Michael Kuntz '11 Johnson Opportunity Grant Winner Goes Inside the OR

Michael Kuntz, a senior from Stafford, Va., applied for a Johnson Opportunity Grant to spend the summer at the Texas Heart Institute at St. Luke's Episcopal Hospital in Houston, where he works under the direction of Dr. Jim Livesay '69. Kuntz observes heart surgeries and conducts medical research, as well as attends teaching conferences to learn about the newest developments in medical care.


My alarm jolts me awake at 6:30 a.m. The surgical world likes to start early. Thankfully, my apartment building lies in the middle of the Texas Medical Center, and I walk just around the corner to enter Methodist Hospital. From here, I can take the basement all the way to St. Luke's; the interwoven network of hospital basements helps me escape the brutal heat.
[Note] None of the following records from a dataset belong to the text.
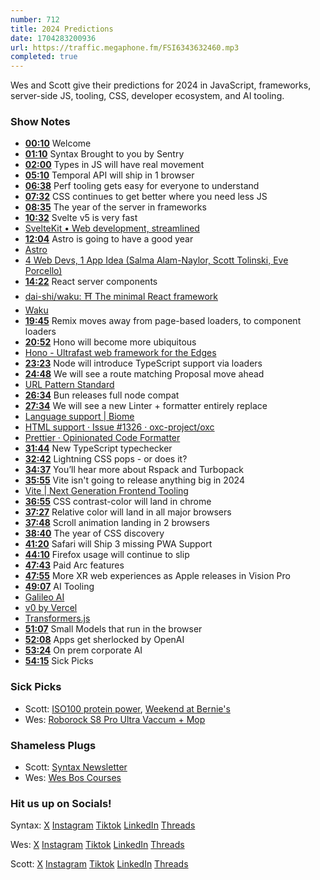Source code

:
 ```yaml
---
number: 712
title: 2024 Predictions
date: 1704283200936
url: https://traffic.megaphone.fm/FSI6343632460.mp3
completed: true
---
```


Wes and Scott give their predictions for 2024 in JavaScript, frameworks, server-side JS, tooling, CSS, developer ecosystem, and AI tooling.

### Show Notes

* **[00:10](#t=00:10)** Welcome
* **[01:10](#t=01:10)** Syntax Brought to you by Sentry
* **[02:00](#t=02:00)** Types in JS will have real movement
* **[05:10](#t=05:10)** Temporal API will ship in 1 browser
* **[06:38](#t=06:38)** Perf tooling gets easy for everyone to understand
* **[07:32](#t=07:32)** CSS continues to get better where you need less JS
* **[08:35](#t=08:35)** The year of the server in frameworks
* **[10:32](#t=10:32)** Svelte v5 is very fast
* [SvelteKit • Web development, streamlined](https://kit.svelte.dev/)
* **[12:04](#t=12:04)** Astro is going to have a good year
* [Astro](https://astro.build/)
* [4 Web Devs, 1 App Idea (Salma Alam-Naylor, Scott Tolinski, Eve Porcello)](https://www.youtube.com/watch?v=b4HZpv61V1U)
* **[14:22](#t=14:22)** React server components
* [dai-shi/waku: ⛩️ The minimal React framework](https://github.com/dai-shi/waku)
* [Waku](https://waku.gg/)
* **[19:45](#t=19:45)** Remix moves away from page-based loaders, to component loaders
* **[20:52](#t=20:52)** Hono will become more ubiquitous
* [Hono - Ultrafast web framework for the Edges](https://hono.dev/)
* **[23:23](#t=23:23)** Node will introduce TypeScript support via loaders
* **[24:48](#t=24:48)** We will see a route matching Proposal move ahead
* [URL Pattern Standard](https://urlpattern.spec.whatwg.org/)
* **[26:34](#t=26:34)** Bun releases full node compat
* **[27:34](#t=27:34)** We will see a new Linter + formatter entirely replace
* [Language support | Biome](https://biomejs.dev/internals/language-support/)
* [HTML support · Issue #1326 · oxc-project/oxc](https://github.com/oxc-project/oxc/issues/1326)
* [Prettier · Opinionated Code Formatter](https://prettier.io/)
* **[31:44](#t=31:44)** New TypeScript typechecker
* **[32:42](#t=32:42)** Lightning CSS pops - or does it?
* **[34:37](#t=34:37)** You’ll hear more about Rspack and Turbopack
* **[35:55](#t=35:55)** Vite isn't going to release anything big in 2024
* [Vite | Next Generation Frontend Tooling](https://vitejs.dev/)
* **[36:55](#t=36:55)** CSS contrast-color will land in chrome
* **[37:27](#t=37:27)** Relative color will land in all major browsers
* **[37:48](#t=37:48)** Scroll animation landing in 2 browsers
* **[38:40](#t=38:40)** The year of CSS discovery
* **[41:20](#t=41:20)** Safari will Ship 3 missing PWA Support
* **[44:10](#t=44:10)** Firefox usage will continue to slip
* **[47:43](#t=47:43)** Paid Arc features
* **[47:55](#t=47:55)** More XR web experiences as Apple releases in Vision Pro
* **[49:07](#t=49:07)** AI Tooling
* [Galileo AI](https://www.usegalileo.ai/explore)
* [v0 by Vercel](https://v0.dev/)
* [Transformers.js](https://huggingface.co/docs/transformers.js/index)
* **[51:07](#t=51:07)** Small Models that run in the browser
* **[52:08](#t=52:08)** Apps get sherlocked by OpenAI
* **[53:24](#t=53:24)** On prem corporate AI
* **[54:15](#t=54:15)** Sick Picks

### Sick Picks

- Scott: [ISO100 protein power](https://amzn.to/3GRNDRo), [Weekend at Bernie's](https://letterboxd.com/film/weekend-at-bernies/)
- Wes: [Roborock S8 Pro Ultra Vaccum + Mop](https://amzn.to/3Rvs91R)

### Shameless Plugs

- Scott: [Syntax Newsletter](https://syntax.fm/snackpack)
- Wes: [Wes Bos Courses](https://wesbos.com/courses)

### Hit us up on Socials!

Syntax: [X](https://twitter.com/syntaxfm) [Instagram](https://www.instagram.com/syntax_fm/) [Tiktok](https://www.tiktok.com/@syntaxfm) [LinkedIn](https://www.linkedin.com/company/96077407/admin/feed/posts/) [Threads](https://www.threads.net/@syntax_fm)

Wes: [X](https://twitter.com/wesbos) [Instagram](https://www.instagram.com/wesbos/) [Tiktok](https://www.tiktok.com/@wesbos) [LinkedIn](https://www.linkedin.com/in/wesbos/) [Threads](https://www.threads.net/@wesbos)

Scott: [X](https://twitter.com/stolinski) [Instagram](https://www.instagram.com/stolinski/) [Tiktok](https://www.tiktok.com/@stolinski) [LinkedIn](https://www.linkedin.com/in/stolinski/) [Threads](https://www.threads.net/@stolinski)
Although I expect an easy day of literature searching and rounds, I stop by the cardiovascular operating rooms to make sure no cases have been posted for Dr. Livesay. Excited to see that a case has been posted overnight, I grab a surgical mask and enter the room. The 8th year resident is scrolling through the MRI, and I go take a look. The situation is rough. The patient has a completely occluded stent in their abdominal aorta. Only peripheral blood flow supplies the legs, which are visibly starved for oxygen. One more day and the surgery might have been an amputation. The surgery requires removal of the old stent and placement of an artificial artery. Even after doing so, the left foot still has a weak pulse. After opening the iliac artery to remove several massive clots, blood pours out as the artery begins to pulsate. Everybody in the room gives a huge sigh of relief. The leg has circulation.

We make our way to the waiting room to talk with the patient's anxious family. Dr. Livesay's beeper goes off in the middle of the conversation, forcing him to cut the talk short--something I have never seen him do. I knew something was wrong. We go straight to the main ORs to find a chaotic scene. A nephrectomy has gone terribly wrong. Twenty-four units of blood have been given, and the patient is still bleeding profusely. Nurses scramble frantically to unload trays of vascular surgery equipment, which were rushed over from the cardiovascular ORs.

The unpredictability of life here makes each day interesting. I have come in expecting to watch a bypass surgery and ended up spending my entire morning watching a heart transplant--easily one of the most fascinating surgeries I have seen. With the patient heartless on the table, the surgeon used the donor heart to quickly review heart anatomy with the room's students. The coronary arteries were perfectly visible wrapping around the outside; the donor heart looked beautiful. Another day I expected to leave by 6:30 p.m. I was still in the OR at 11:00 p.m. A patient had come in with an esophageal perforation, and stomach contents were filling their chest, requiring immediate surgery.

After this summer, I have no doubts that medicine is the right place for me. Previously I felt isolated from the medical world, even though it was where I ultimately wanted to end up. Having been completely immersed for so long now, it will be a huge adjustment to go back to anything else. Whereas my coursework at W&L will help prepare me for the rigors of medical school, this real-world experience has helped prepare me for the reality of a life in medicine.